The entries are to be returned exactly, with images left out.

····················

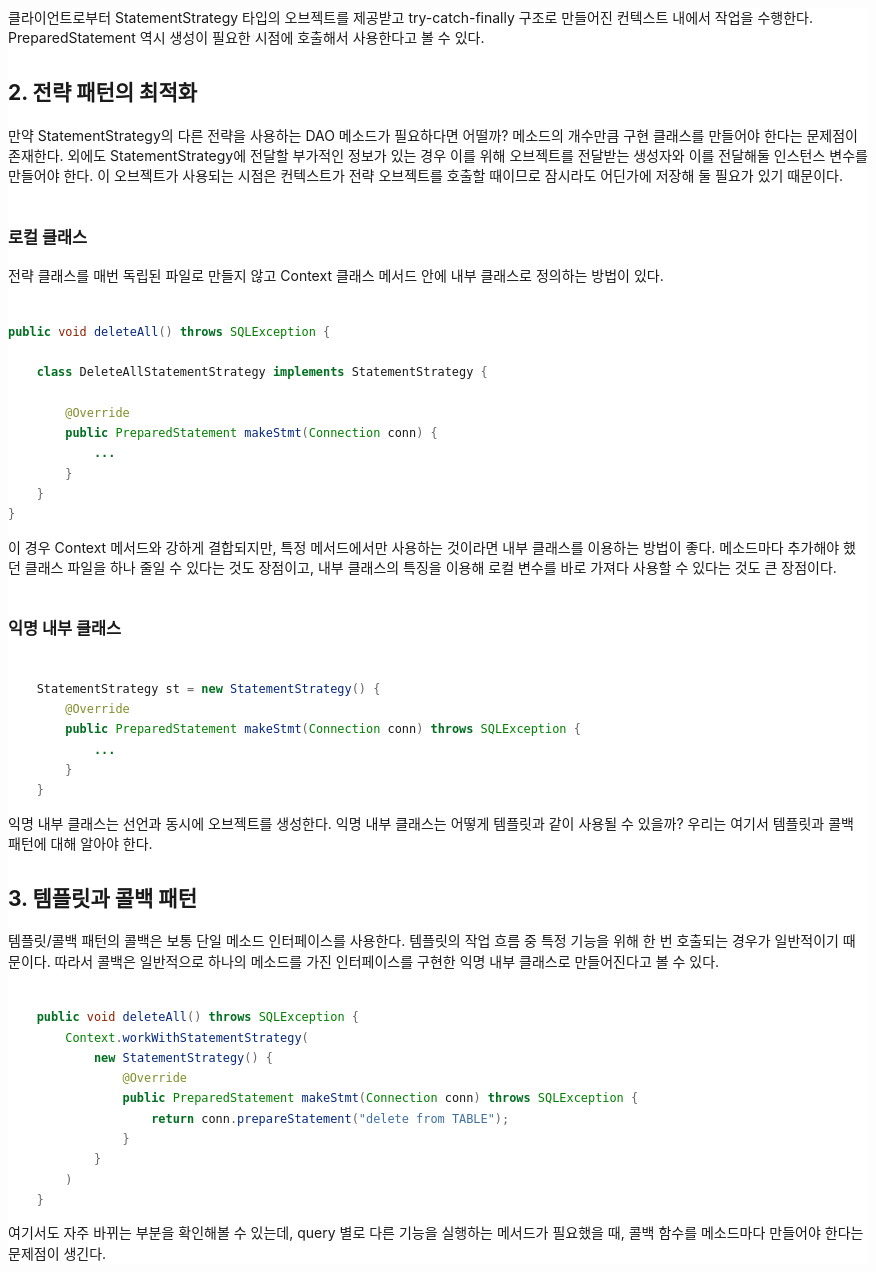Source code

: 클라이언트로부터 StatementStrategy 타입의 오브젝트를 제공받고 try-catch-finally 구조로 만들어진 컨텍스트 내에서 작업을 수행한다. PreparedStatement 역시 생성이 필요한 시점에 호출해서 사용한다고 볼 수 있다.


## 2. 전략 패턴의 최적화

만약 StatementStrategy의 다른 전략을 사용하는 DAO 메소드가 필요하다면 어떨까?
메소드의 개수만큼 구현 클래스를 만들어야 한다는 문제점이 존재한다. 외에도 StatementStrategy에 전달할 부가적인 정보가 있는 경우 이를 위해 오브젝트를 전달받는 생성자와 이를 전달해둘 인스턴스 변수를 만들어야 한다. 이 오브젝트가 사용되는 시점은 컨텍스트가 전략 오브젝트를 호출할 때이므로 잠시라도 어딘가에 저장해 둘 필요가 있기 때문이다.
#

### 로컬 클래스
전략 클래스를 매번 독립된 파일로 만들지 않고 Context 클래스 메서드 안에 내부 클래스로 정의하는 방법이 있다.

```java

public void deleteAll() throws SQLException {
    
    class DeleteAllStatementStrategy implements StatementStrategy {
        
        @Override
        public PreparedStatement makeStmt(Connection conn) {
            ...
        }
    }
}
```

이 경우 Context 메서드와 강하게 결합되지만, 특정 메서드에서만 사용하는 것이라면 내부 클래스를 이용하는 방법이 좋다.
메소드마다 추가해야 했던 클래스 파일을 하나 줄일 수 있다는 것도 장점이고, 내부 클래스의 특징을 이용해 로컬 변수를 바로 가져다 사용할 수 있다는 것도 큰 장점이다.

#
### 익명 내부 클래스
```java

    StatementStrategy st = new StatementStrategy() {
        @Override
        public PreparedStatement makeStmt(Connection conn) throws SQLException {
            ...
        }
    }

```

익명 내부 클래스는 선언과 동시에 오브젝트를 생성한다.
익명 내부 클래스는 어떻게 템플릿과 같이 사용될 수 있을까? 우리는 여기서 템플릿과 콜백 패턴에 대해 알아야 한다.

## 3. 템플릿과 콜백 패턴
템플릿/콜백 패턴의 콜백은 보통 단일 메소드 인터페이스를 사용한다. 템플릿의 작업 흐름 중 특정 기능을 위해 한 번 호출되는 경우가 일반적이기 때문이다.
따라서 콜백은 일반적으로 하나의 메소드를 가진 인터페이스를 구현한 익명 내부 클래스로 만들어진다고 볼 수 있다.

```java

    public void deleteAll() throws SQLException {
        Context.workWithStatementStrategy(
            new StatementStrategy() {
                @Override
                public PreparedStatement makeStmt(Connection conn) throws SQLException {
                    return conn.prepareStatement("delete from TABLE");
                }
            }
        )
    }

```
여기서도 자주 바뀌는 부분을 확인해볼 수 있는데, query 별로 다른 기능을 실행하는 메서드가 필요했을 때, 콜백 함수를 메소드마다 만들어야 한다는 문제점이 생긴다.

····················

> _Result of this exercise_
Source code

: 클라이언트로부터 StatementStrategy 타입의 오브젝트를 제공받고 try-catch-finally 구조로 만들어진 컨텍스트 내에서 작업을 수행한다. PreparedStatement 역시 생성이 필요한 시점에 호출해서 사용한다고 볼 수 있다.


## 2. 전략 패턴의 최적화

만약 StatementStrategy의 다른 전략을 사용하는 DAO 메소드가 필요하다면 어떨까?
메소드의 개수만큼 구현 클래스를 만들어야 한다는 문제점이 존재한다. 외에도 StatementStrategy에 전달할 부가적인 정보가 있는 경우 이를 위해 오브젝트를 전달받는 생성자와 이를 전달해둘 인스턴스 변수를 만들어야 한다. 이 오브젝트가 사용되는 시점은 컨텍스트가 전략 오브젝트를 호출할 때이므로 잠시라도 어딘가에 저장해 둘 필요가 있기 때문이다.
#

### 로컬 클래스
전략 클래스를 매번 독립된 파일로 만들지 않고 Context 클래스 메서드 안에 내부 클래스로 정의하는 방법이 있다.

```java

public void deleteAll() throws SQLException {
    
    class DeleteAllStatementStrategy implements StatementStrategy {
        
        @Override
        public PreparedStatement makeStmt(Connection conn) {
            ...
        }
    }
}
```

이 경우 Context 메서드와 강하게 결합되지만, 특정 메서드에서만 사용하는 것이라면 내부 클래스를 이용하는 방법이 좋다.
메소드마다 추가해야 했던 클래스 파일을 하나 줄일 수 있다는 것도 장점이고, 내부 클래스의 특징을 이용해 로컬 변수를 바로 가져다 사용할 수 있다는 것도 큰 장점이다.

#
### 익명 내부 클래스
```java

    StatementStrategy st = new StatementStrategy() {
        @Override
        public PreparedStatement makeStmt(Connection conn) throws SQLException {
            ...
        }
    }

```

익명 내부 클래스는 선언과 동시에 오브젝트를 생성한다.
익명 내부 클래스는 어떻게 템플릿과 같이 사용될 수 있을까? 우리는 여기서 템플릿과 콜백 패턴에 대해 알아야 한다.

## 3. 템플릿과 콜백 패턴
템플릿/콜백 패턴의 콜백은 보통 단일 메소드 인터페이스를 사용한다. 템플릿의 작업 흐름 중 특정 기능을 위해 한 번 호출되는 경우가 일반적이기 때문이다.
따라서 콜백은 일반적으로 하나의 메소드를 가진 인터페이스를 구현한 익명 내부 클래스로 만들어진다고 볼 수 있다.

```java

    public void deleteAll() throws SQLException {
        Context.workWithStatementStrategy(
            new StatementStrategy() {
                @Override
                public PreparedStatement makeStmt(Connection conn) throws SQLException {
                    return conn.prepareStatement("delete from TABLE");
                }
            }
        )
    }

```
여기서도 자주 바뀌는 부분을 확인해볼 수 있는데, query 별로 다른 기능을 실행하는 메서드가 필요했을 때, 콜백 함수를 메소드마다 만들어야 한다는 문제점이 생긴다.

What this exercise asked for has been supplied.